Ended by Science or Healing Ability
Some weapons deal bleedout damage. Only armor can stop the initial bleedout damage. However at the end of each of your turns, you or an ally may attempt to stop the bleeding with a science contest vs half the amount of damage inflicted (after DR) from the weapon that caused the bleedout. Abilities such as regeneration or medkits can also stop bleeding.
You are existing consciously, but separately from a body. You are insubstantial until cured from this condition. This would be in cases such as an AI mind separated from a machine body or a spirit removed from a physical body. You can end this condition by simply moving into place with your physical body and willing it to happen as a secondary action unless something prevents you from doing so.
Resisted by Willpower
Enemies can attempt to draw aggro from you by abilities that force their skill roll vs your willpower. On a failure, they have aggro from you. In this case, roll a 1d4. On a 4, you may ignore aggro temporarily, but on a 1-3 must attack that target that you have aggro towards. At the end of each turn, you may attempt to end this aggro by rerolling your willpower vs their initial roll score.
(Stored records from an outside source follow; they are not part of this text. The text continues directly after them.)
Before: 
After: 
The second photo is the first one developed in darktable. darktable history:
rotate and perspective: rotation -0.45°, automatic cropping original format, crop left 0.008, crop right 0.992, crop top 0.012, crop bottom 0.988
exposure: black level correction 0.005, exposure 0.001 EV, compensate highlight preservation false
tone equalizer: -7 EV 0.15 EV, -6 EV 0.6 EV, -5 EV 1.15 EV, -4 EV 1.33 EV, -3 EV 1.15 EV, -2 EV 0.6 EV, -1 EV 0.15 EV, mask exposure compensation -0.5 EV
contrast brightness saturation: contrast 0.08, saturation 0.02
Your body is incorporeal or non-physical, like a spirit. You are immune to all non-supernatural damage or effects. When taking damage from a supernatural ability, take damage as normal. When insubstantial, you cannot interact with any corporeal target except through supernatural methods. When insunstantial and interacting with another insubstantial target, you may interact with them normally.
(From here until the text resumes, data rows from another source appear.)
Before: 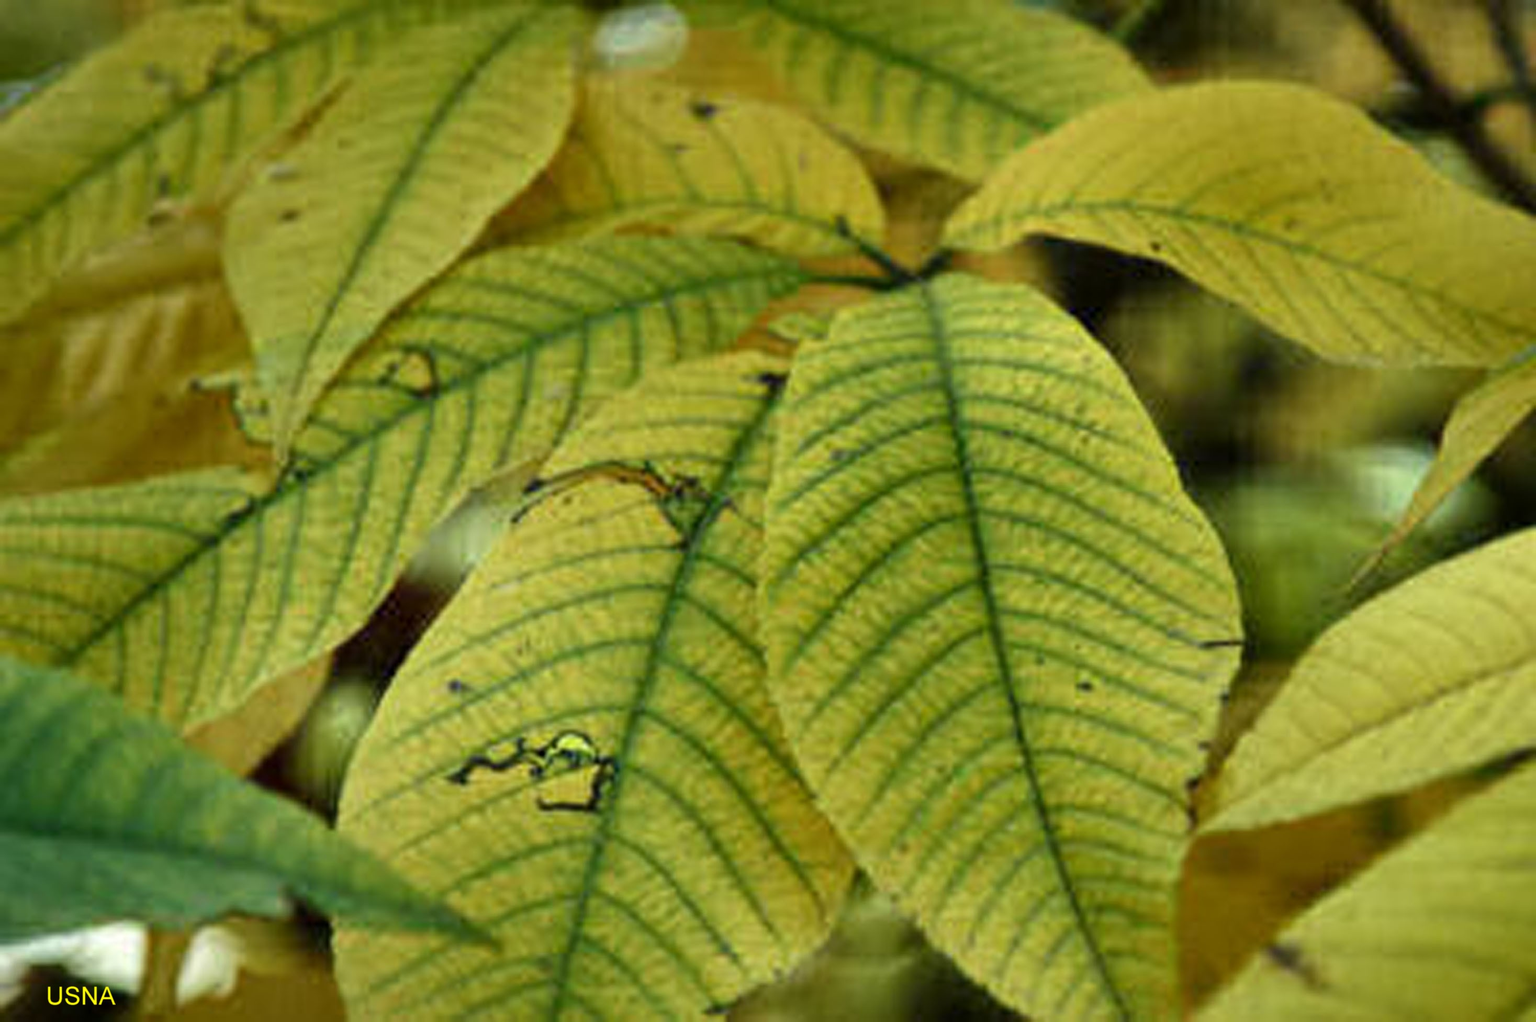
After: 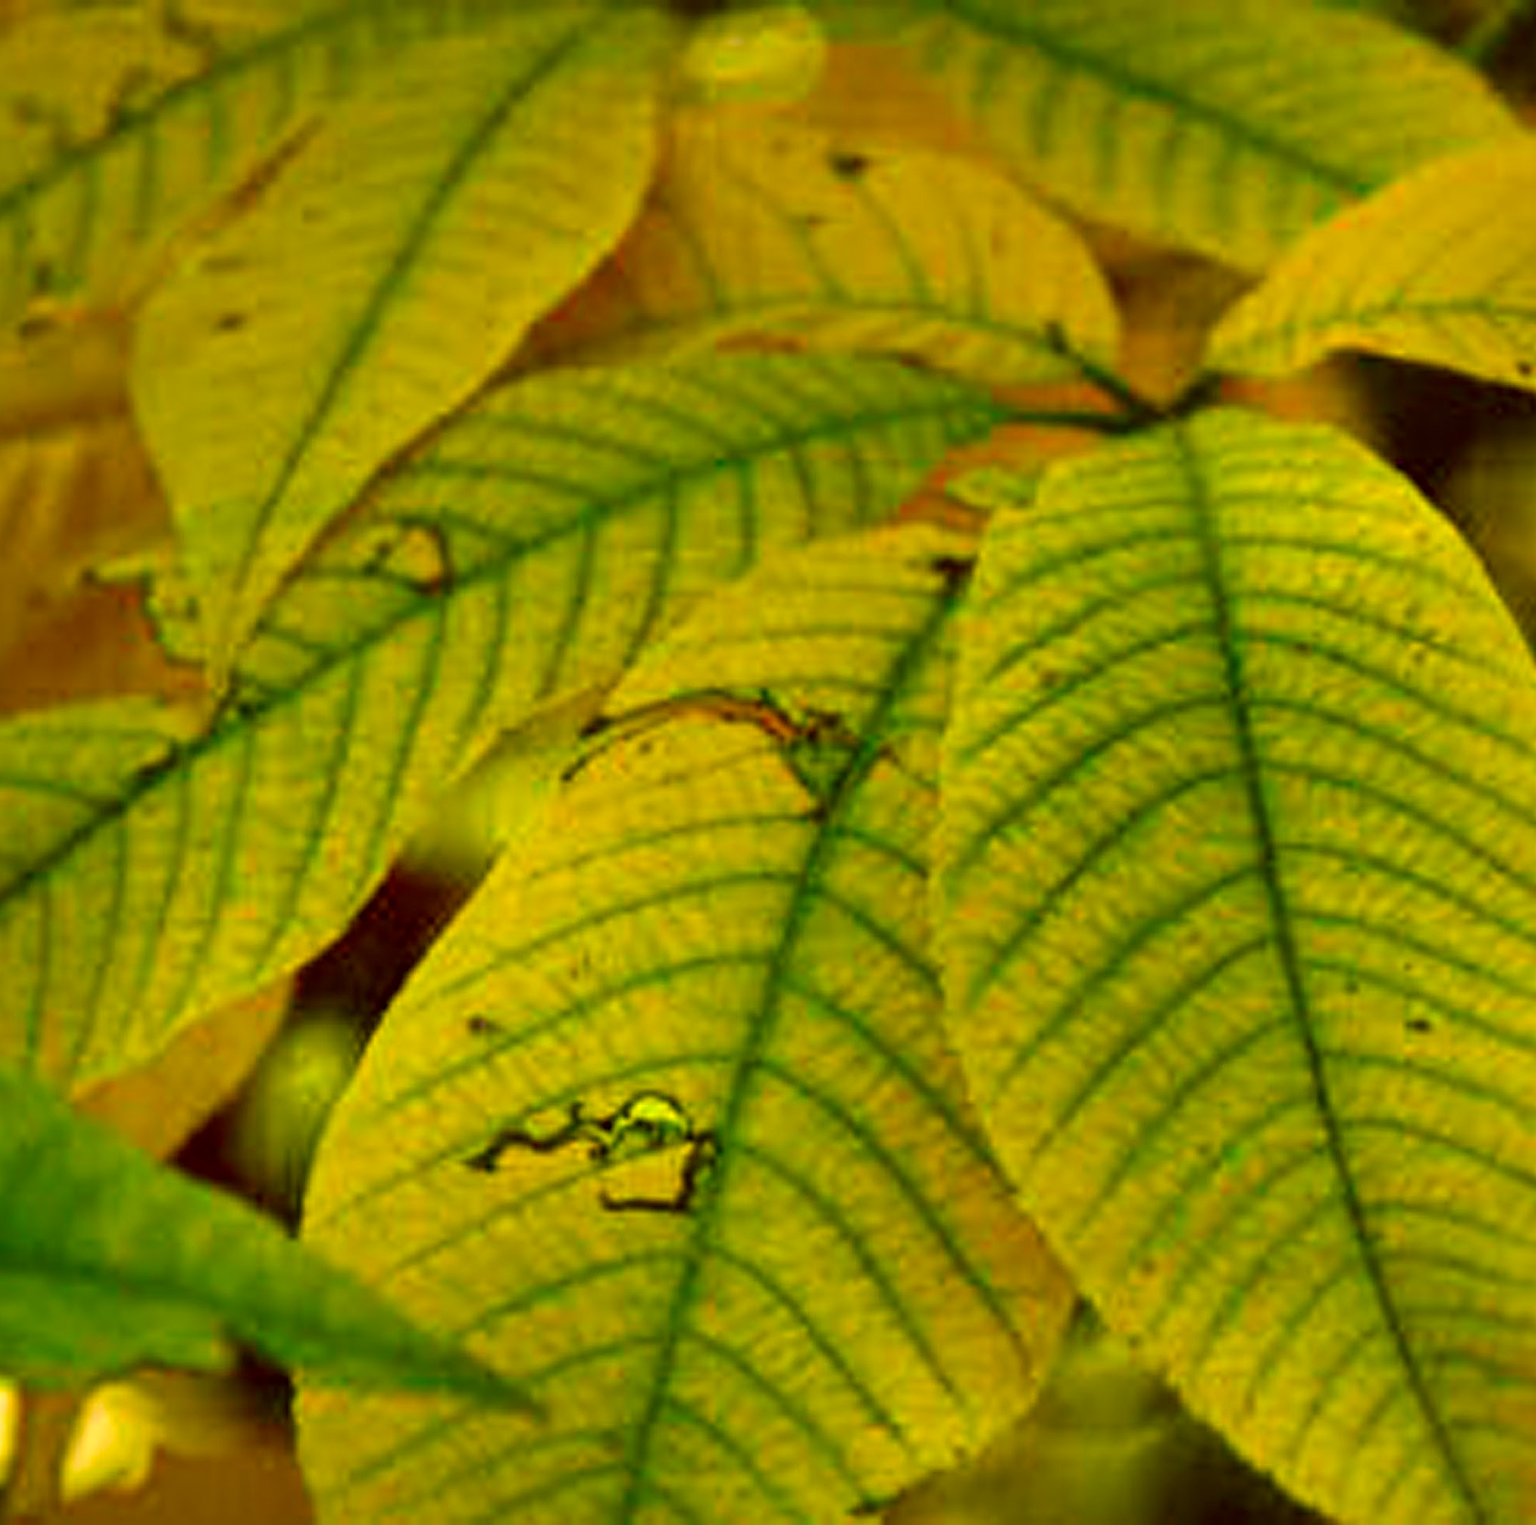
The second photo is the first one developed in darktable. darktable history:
crop and rotate: left 8.842%, right 24.24%
tone equalizer: on, module defaults
sharpen: on, module defaults
color correction: highlights a* 10.54, highlights b* 30.35, shadows a* 2.68, shadows b* 17.27, saturation 1.73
Resisted by Grapple, Ended by Grapple, Strength or Agility
When restained, you cannot take any actions (except free actions, passive actions, spellcasting (with no items involved) or psionics) until you escape. You are helpless and all attacks dealt to you will be automatic hits. Escapes can be attempted as a movement action as a grapple contest if being grappled or attempting to use a strength or agility roll vs a restraint items listed check score.
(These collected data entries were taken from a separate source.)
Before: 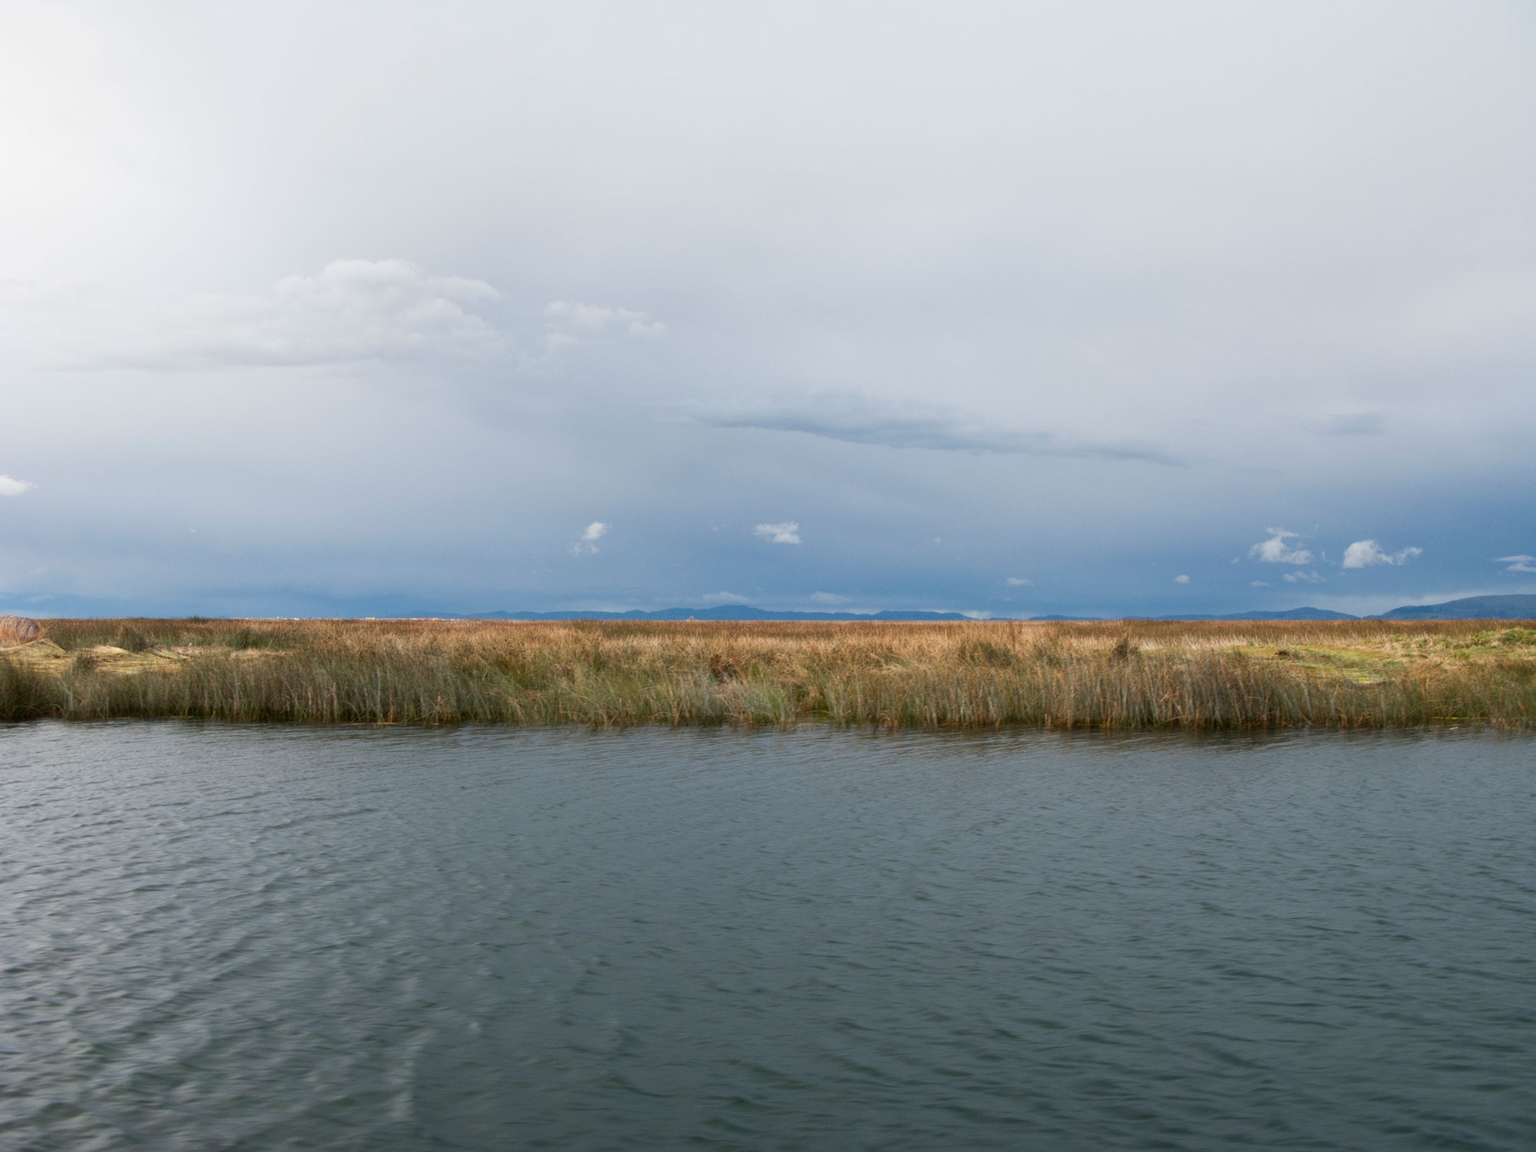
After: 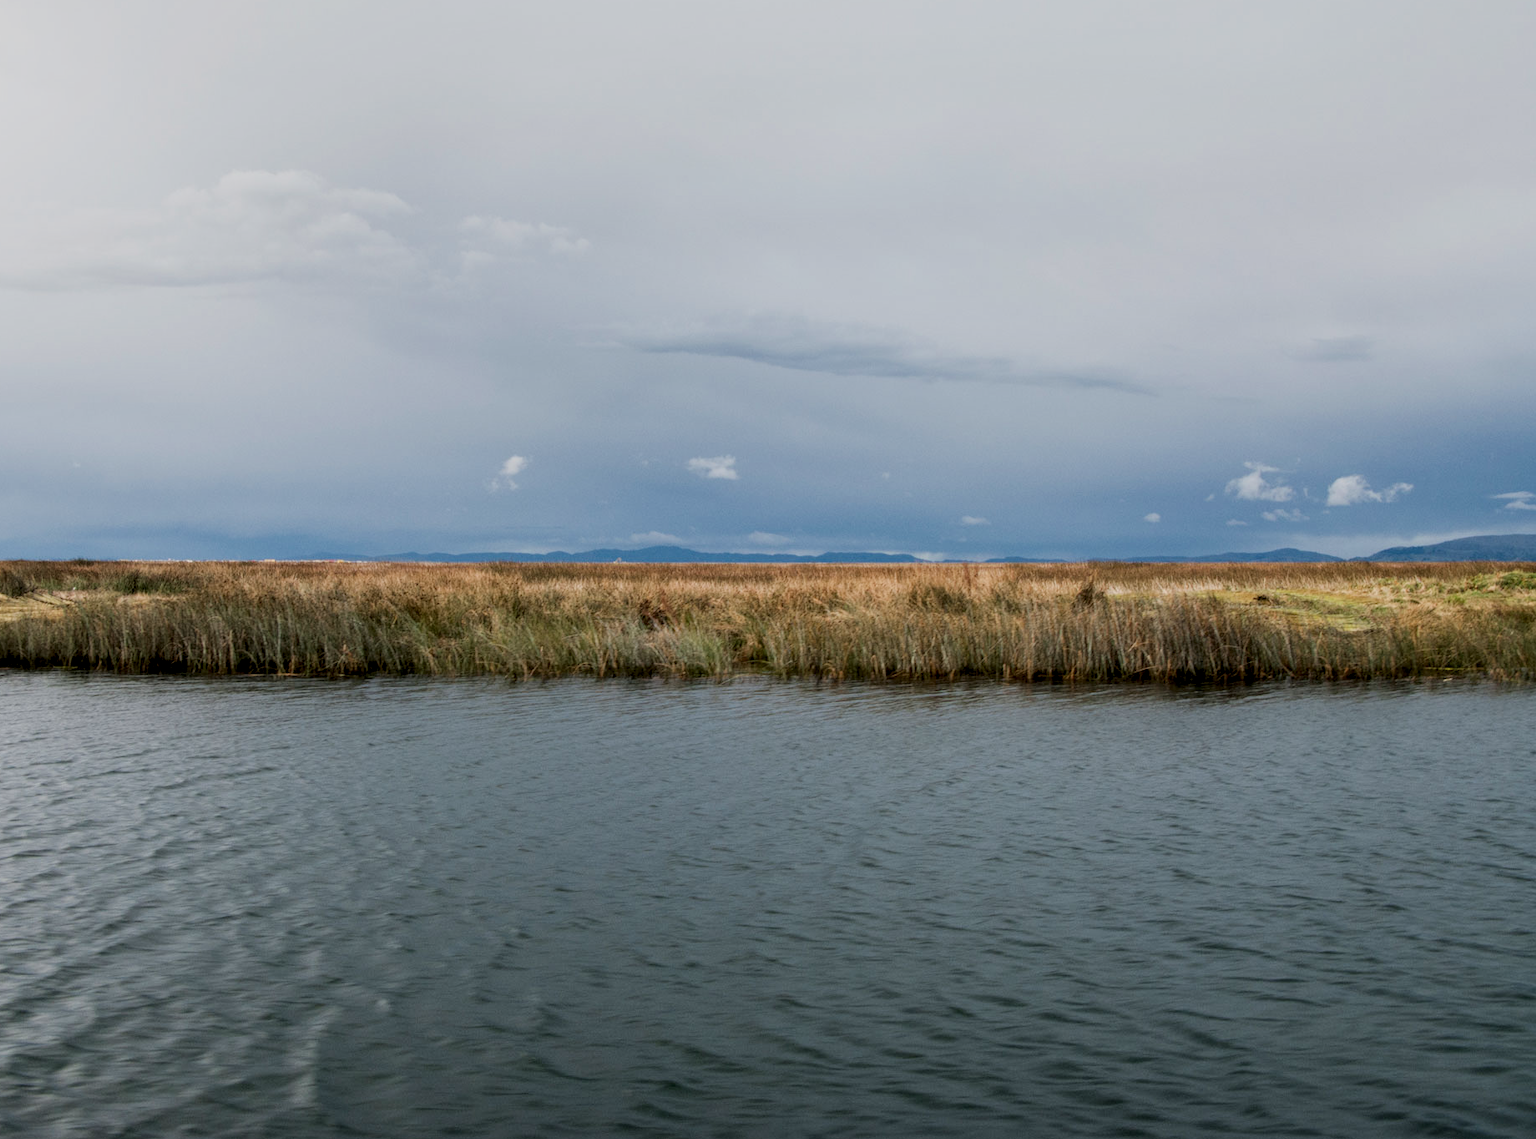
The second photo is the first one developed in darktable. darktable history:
local contrast: detail 138%
crop and rotate: left 7.996%, top 8.948%
filmic rgb: black relative exposure -7.65 EV, white relative exposure 4.56 EV, hardness 3.61, contrast 1.05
Chapter Ten: Levels & Extended Rests

Levels are a way of tracking how many enhancements have been made to a character.
Level Tokens
At the end of every session or so, it is recommended that the GM award players who have participated and survived, with “Level Tokens”. The quantity or time required to earn them can be adjusted to reflect the power and pace of the campaign. For example, a short campaign may give out one every session, and a longer one might only give them after significant. Each level token spent, raises the level of a character by 1. A level token may be saved for later use during any extended rest, or spent on one of the following level rewards during an extended rest, unless it is listed as costing more than one:
1 perk
1 attribute point
4 skill points
1 class ability
2 Mastery Points
Cash bonus (Optional and determined by GM)
Extended Rests
Rest & Recovery
Getting enough rest is crucial. Whether its sleeping, recharging your battery, etc., every hero needs to get at least 8 hours of rest unless they have an ability that states otherwise. This completely restores stamina points. Missed rest causes fatigue which causes a -1 penalty to every skill for every 2 hours of rest missed until you get the full amount of rest. If resting in metal or any other heavy rigid armor, rest takes 2 hours longer.
Training & Masteries
During your extended rests, you may allocate your mastery points and dedicate time to training. A free single point of mastery should be given once every 2-3 levels to every character. These mastery points improve perks or abilities they already possess. You can also spend time training to gain further mastery points of skill points. The GM may decide to change this depending on his campaign, but a general suggestion is 48 hours of training to gain 1 skill point or 1 mastery point. You cannot multitask with any other task while training unless the GM approves.